GLEaM (Global Epidemic and Mobility modeler) is one of the projects carried on at the Center for Complex Networks and Systems Research in the School of Informatics that is also funded through IU's Pervasive Technology Institute. Its team members integrate sociodemographic and population mobility data into spatially structured disease models to simulate worldwide epidemics. The research group is funded by the National Institutes of Health, the National Science Foundation and the Defense Threat Reduction Agency.

Vespignani, a physicist who holds a distinguished rank professorship as a Rudy Professor of Informatics, came to IU in 2004 following research appointments to Yale University, UNESCO's International Center for Theoretical Physics and the French National Council for Scientific Research.

IU's contribution to the news special, which will air at 8 p.m., Sunday (May 31), is captured at the beginning and end of "Anatomy of a Pandemic" over four to five minutes of screen time, according to Jonathan Grupper, the producer who managed the film crew during shooting in Bloomington.

Promotional material from the Science Channel on "Anatomy of a Pandemic" reads: "It's a terrifying word.
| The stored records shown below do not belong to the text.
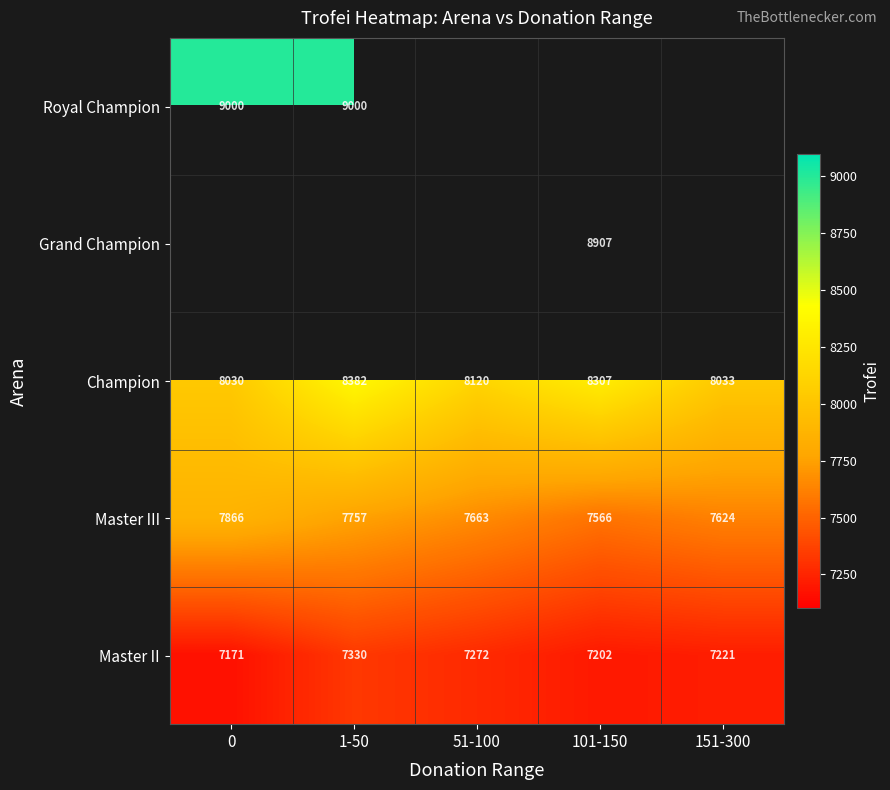

List the labels in order of Champion value, largest first.

1-50, 101-150, 51-100, 151-300, 0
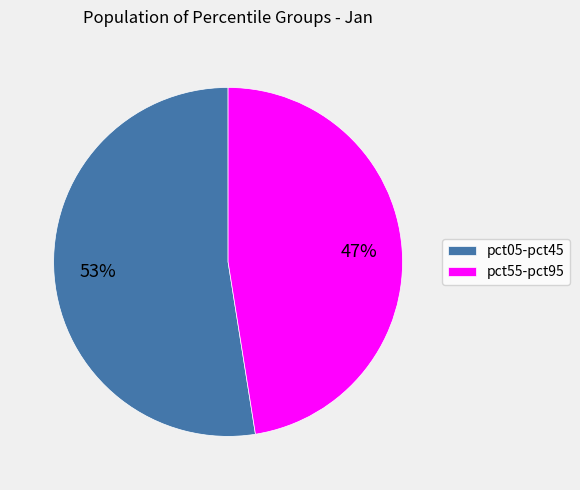

Is there any slice that represents more than half of the pie?

Yes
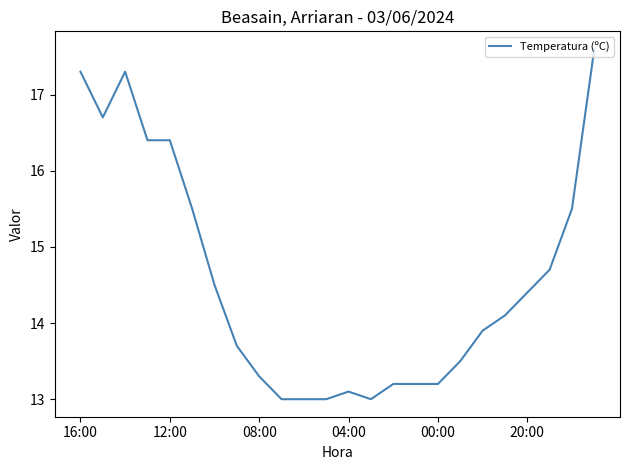

How many values are below 14?

12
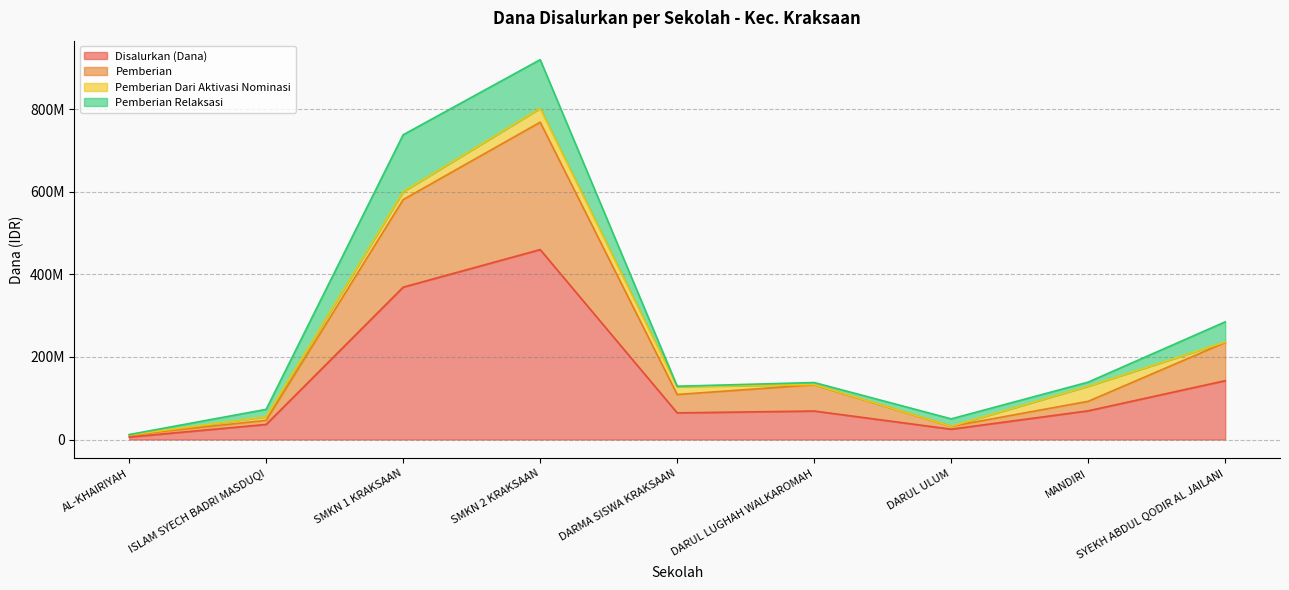

What is the label of the 7th point from the right?

SMKN 1 KRAKSAAN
But what does it really mean? The outbreak of H1N1 is the latest deadly global battle between man and virus. As we learn more about how viruses mutate, an international effort is underway to vanquish humanity's most lethal foes."

The program first airs at 8 p.m. Sunday, than again at 11 p.m., followed by a June 2 airing at 3 a.m.

Also worth noting is the 9 p.m., May 31, followup to the premiere of "Anatomy of a Pandemic," titled "Connected: The Power of Six Degrees." The 2008 production, by BBC, ABC and Discovery Channel, which first aired in Australia last year as "How Kevin Bacon Cured Cancer," also includes an appearance by Vespignani as he and other network theorists explore the idea that there is a pervasive law which nature uses to organize itself. Discovery Health Channel will also air "Anatomy of a Pandemic" at 8 and 11 p.m., June 1, and again at 4 p.m. June 6.

Since H1N1 was first identified in April, research conducted by Vespignani and the GLEaM working group has been featured in major media around the world, including The New York Times, Lancet, MSNBC, BBC and USA Today.